BEGIN PROVIDED DATA
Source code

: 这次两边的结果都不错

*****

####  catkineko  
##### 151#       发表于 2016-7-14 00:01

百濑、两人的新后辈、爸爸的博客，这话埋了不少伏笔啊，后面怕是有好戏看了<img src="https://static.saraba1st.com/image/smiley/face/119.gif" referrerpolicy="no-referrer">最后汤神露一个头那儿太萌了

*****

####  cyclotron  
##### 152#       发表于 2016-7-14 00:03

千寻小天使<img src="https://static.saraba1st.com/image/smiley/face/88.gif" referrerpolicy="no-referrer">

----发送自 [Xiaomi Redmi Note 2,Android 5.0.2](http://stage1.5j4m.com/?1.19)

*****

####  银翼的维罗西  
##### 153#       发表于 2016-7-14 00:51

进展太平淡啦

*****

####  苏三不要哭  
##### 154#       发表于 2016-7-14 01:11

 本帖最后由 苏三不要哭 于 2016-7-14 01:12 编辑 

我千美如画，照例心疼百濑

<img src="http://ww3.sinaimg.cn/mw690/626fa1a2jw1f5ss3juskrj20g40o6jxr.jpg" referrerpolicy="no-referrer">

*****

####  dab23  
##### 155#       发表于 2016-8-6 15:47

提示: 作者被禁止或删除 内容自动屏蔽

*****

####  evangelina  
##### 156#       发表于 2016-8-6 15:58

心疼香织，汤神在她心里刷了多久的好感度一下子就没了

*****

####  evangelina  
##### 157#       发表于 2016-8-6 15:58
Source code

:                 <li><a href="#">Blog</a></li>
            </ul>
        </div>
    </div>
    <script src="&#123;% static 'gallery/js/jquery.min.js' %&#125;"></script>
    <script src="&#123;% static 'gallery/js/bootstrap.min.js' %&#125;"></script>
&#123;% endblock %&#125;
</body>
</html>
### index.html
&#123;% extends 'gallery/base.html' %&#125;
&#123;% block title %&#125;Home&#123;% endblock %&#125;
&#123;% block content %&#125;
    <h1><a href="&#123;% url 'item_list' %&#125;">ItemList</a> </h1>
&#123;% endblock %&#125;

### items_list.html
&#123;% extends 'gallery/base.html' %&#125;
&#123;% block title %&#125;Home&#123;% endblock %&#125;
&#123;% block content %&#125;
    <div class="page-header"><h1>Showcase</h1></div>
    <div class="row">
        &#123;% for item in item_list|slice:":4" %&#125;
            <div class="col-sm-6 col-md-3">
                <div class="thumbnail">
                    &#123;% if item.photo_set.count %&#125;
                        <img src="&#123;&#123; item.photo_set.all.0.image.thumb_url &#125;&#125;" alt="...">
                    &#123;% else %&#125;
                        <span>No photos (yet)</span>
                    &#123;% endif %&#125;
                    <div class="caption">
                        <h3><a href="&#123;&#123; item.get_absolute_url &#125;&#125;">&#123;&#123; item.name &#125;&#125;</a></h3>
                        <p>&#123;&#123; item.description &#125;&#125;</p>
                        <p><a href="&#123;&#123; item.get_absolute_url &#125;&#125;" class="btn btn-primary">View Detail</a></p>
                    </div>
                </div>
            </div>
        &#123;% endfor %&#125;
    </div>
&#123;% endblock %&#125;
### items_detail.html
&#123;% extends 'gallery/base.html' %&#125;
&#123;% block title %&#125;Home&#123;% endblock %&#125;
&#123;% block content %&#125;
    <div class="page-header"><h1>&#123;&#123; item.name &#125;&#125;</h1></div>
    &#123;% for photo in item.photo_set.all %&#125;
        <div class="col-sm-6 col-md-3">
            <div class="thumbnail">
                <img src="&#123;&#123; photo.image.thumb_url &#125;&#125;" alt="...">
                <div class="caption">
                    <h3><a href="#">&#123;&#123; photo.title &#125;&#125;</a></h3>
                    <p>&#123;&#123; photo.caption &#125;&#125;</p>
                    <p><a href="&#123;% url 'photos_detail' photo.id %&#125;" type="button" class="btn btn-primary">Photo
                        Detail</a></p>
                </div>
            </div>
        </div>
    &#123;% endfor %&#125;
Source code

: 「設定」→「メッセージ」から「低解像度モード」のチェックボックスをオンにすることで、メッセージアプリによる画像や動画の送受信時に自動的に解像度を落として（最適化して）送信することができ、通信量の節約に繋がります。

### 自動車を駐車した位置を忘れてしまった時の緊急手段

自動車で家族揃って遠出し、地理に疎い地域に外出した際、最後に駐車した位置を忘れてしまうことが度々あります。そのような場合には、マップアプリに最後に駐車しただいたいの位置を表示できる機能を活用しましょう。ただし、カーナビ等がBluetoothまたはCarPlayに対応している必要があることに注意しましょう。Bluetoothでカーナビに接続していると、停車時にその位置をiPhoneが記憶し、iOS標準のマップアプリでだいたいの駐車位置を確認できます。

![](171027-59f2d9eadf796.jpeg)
END PROVIDED DATA
REQUEST
Give again each line of the listing above, keeping every word the same.

WRITTEN SOLUTION
Source code

: 这次两边的结果都不错

*****

####  catkineko  
##### 151#       发表于 2016-7-14 00:01

百濑、两人的新后辈、爸爸的博客，这话埋了不少伏笔啊，后面怕是有好戏看了<img src="https://static.saraba1st.com/image/smiley/face/119.gif" referrerpolicy="no-referrer">最后汤神露一个头那儿太萌了

*****

####  cyclotron  
##### 152#       发表于 2016-7-14 00:03

千寻小天使<img src="https://static.saraba1st.com/image/smiley/face/88.gif" referrerpolicy="no-referrer">

----发送自 [Xiaomi Redmi Note 2,Android 5.0.2](http://stage1.5j4m.com/?1.19)

*****

####  银翼的维罗西  
##### 153#       发表于 2016-7-14 00:51

进展太平淡啦

*****

####  苏三不要哭  
##### 154#       发表于 2016-7-14 01:11

 本帖最后由 苏三不要哭 于 2016-7-14 01:12 编辑 

我千美如画，照例心疼百濑

<img src="http://ww3.sinaimg.cn/mw690/626fa1a2jw1f5ss3juskrj20g40o6jxr.jpg" referrerpolicy="no-referrer">

*****

####  dab23  
##### 155#       发表于 2016-8-6 15:47

提示: 作者被禁止或删除 内容自动屏蔽

*****

####  evangelina  
##### 156#       发表于 2016-8-6 15:58

心疼香织，汤神在她心里刷了多久的好感度一下子就没了

*****

####  evangelina  
##### 157#       发表于 2016-8-6 15:58
Source code

:                 <li><a href="#">Blog</a></li>
            </ul>
        </div>
    </div>
    <script src="&#123;% static 'gallery/js/jquery.min.js' %&#125;"></script>
    <script src="&#123;% static 'gallery/js/bootstrap.min.js' %&#125;"></script>
&#123;% endblock %&#125;
</body>
</html>
### index.html
&#123;% extends 'gallery/base.html' %&#125;
&#123;% block title %&#125;Home&#123;% endblock %&#125;
&#123;% block content %&#125;
    <h1><a href="&#123;% url 'item_list' %&#125;">ItemList</a> </h1>
&#123;% endblock %&#125;

### items_list.html
&#123;% extends 'gallery/base.html' %&#125;
&#123;% block title %&#125;Home&#123;% endblock %&#125;
&#123;% block content %&#125;
    <div class="page-header"><h1>Showcase</h1></div>
    <div class="row">
        &#123;% for item in item_list|slice:":4" %&#125;
            <div class="col-sm-6 col-md-3">
                <div class="thumbnail">
                    &#123;% if item.photo_set.count %&#125;
                        <img src="&#123;&#123; item.photo_set.all.0.image.thumb_url &#125;&#125;" alt="...">
                    &#123;% else %&#125;
                        <span>No photos (yet)</span>
                    &#123;% endif %&#125;
                    <div class="caption">
                        <h3><a href="&#123;&#123; item.get_absolute_url &#125;&#125;">&#123;&#123; item.name &#125;&#125;</a></h3>
                        <p>&#123;&#123; item.description &#125;&#125;</p>
                        <p><a href="&#123;&#123; item.get_absolute_url &#125;&#125;" class="btn btn-primary">View Detail</a></p>
                    </div>
                </div>
            </div>
        &#123;% endfor %&#125;
    </div>
&#123;% endblock %&#125;
### items_detail.html
&#123;% extends 'gallery/base.html' %&#125;
&#123;% block title %&#125;Home&#123;% endblock %&#125;
&#123;% block content %&#125;
    <div class="page-header"><h1>&#123;&#123; item.name &#125;&#125;</h1></div>
    &#123;% for photo in item.photo_set.all %&#125;
        <div class="col-sm-6 col-md-3">
            <div class="thumbnail">
                <img src="&#123;&#123; photo.image.thumb_url &#125;&#125;" alt="...">
                <div class="caption">
                    <h3><a href="#">&#123;&#123; photo.title &#125;&#125;</a></h3>
                    <p>&#123;&#123; photo.caption &#125;&#125;</p>
                    <p><a href="&#123;% url 'photos_detail' photo.id %&#125;" type="button" class="btn btn-primary">Photo
                        Detail</a></p>
                </div>
            </div>
        </div>
    &#123;% endfor %&#125;
Source code

: 「設定」→「メッセージ」から「低解像度モード」のチェックボックスをオンにすることで、メッセージアプリによる画像や動画の送受信時に自動的に解像度を落として（最適化して）送信することができ、通信量の節約に繋がります。

### 自動車を駐車した位置を忘れてしまった時の緊急手段

自動車で家族揃って遠出し、地理に疎い地域に外出した際、最後に駐車した位置を忘れてしまうことが度々あります。そのような場合には、マップアプリに最後に駐車しただいたいの位置を表示できる機能を活用しましょう。ただし、カーナビ等がBluetoothまたはCarPlayに対応している必要があることに注意しましょう。Bluetoothでカーナビに接続していると、停車時にその位置をiPhoneが記憶し、iOS標準のマップアプリでだいたいの駐車位置を確認できます。

![](171027-59f2d9eadf796.jpeg)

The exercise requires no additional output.